_Description of the task_
A verbatim copy of the line containing "0 <= m <= 1000" and all lines after it, up to and including the final line of the records, is the only acceptable output.

|---|

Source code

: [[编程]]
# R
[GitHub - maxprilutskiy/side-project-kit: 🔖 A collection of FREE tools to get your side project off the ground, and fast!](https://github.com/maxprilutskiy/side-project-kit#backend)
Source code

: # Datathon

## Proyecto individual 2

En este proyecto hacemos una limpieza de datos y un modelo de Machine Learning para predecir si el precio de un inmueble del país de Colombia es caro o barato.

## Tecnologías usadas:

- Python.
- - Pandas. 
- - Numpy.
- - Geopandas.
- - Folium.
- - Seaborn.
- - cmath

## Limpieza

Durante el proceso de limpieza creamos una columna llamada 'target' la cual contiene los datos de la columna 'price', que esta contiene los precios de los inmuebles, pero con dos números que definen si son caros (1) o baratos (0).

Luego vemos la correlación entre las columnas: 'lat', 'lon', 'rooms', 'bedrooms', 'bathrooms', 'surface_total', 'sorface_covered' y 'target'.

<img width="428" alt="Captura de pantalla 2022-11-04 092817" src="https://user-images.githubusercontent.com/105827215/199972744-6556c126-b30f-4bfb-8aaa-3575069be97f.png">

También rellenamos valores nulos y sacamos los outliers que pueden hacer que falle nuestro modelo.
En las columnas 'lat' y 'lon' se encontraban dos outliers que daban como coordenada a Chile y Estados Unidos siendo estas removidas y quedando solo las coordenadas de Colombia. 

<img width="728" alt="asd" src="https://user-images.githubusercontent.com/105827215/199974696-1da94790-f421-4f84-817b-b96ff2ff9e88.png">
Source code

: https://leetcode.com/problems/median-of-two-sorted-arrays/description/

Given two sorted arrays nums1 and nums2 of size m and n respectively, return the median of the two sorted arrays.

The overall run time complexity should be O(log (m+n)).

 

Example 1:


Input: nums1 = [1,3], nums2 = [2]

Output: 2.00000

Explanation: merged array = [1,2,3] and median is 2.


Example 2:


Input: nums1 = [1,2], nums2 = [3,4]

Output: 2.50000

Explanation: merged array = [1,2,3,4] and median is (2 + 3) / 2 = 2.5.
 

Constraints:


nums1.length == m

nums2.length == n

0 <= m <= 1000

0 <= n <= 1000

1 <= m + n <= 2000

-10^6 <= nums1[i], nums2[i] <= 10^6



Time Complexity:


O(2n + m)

|---|

_Result for this exercise_
0 <= m <= 1000

0 <= n <= 1000

1 <= m + n <= 2000

-10^6 <= nums1[i], nums2[i] <= 10^6



Time Complexity:


O(2n + m)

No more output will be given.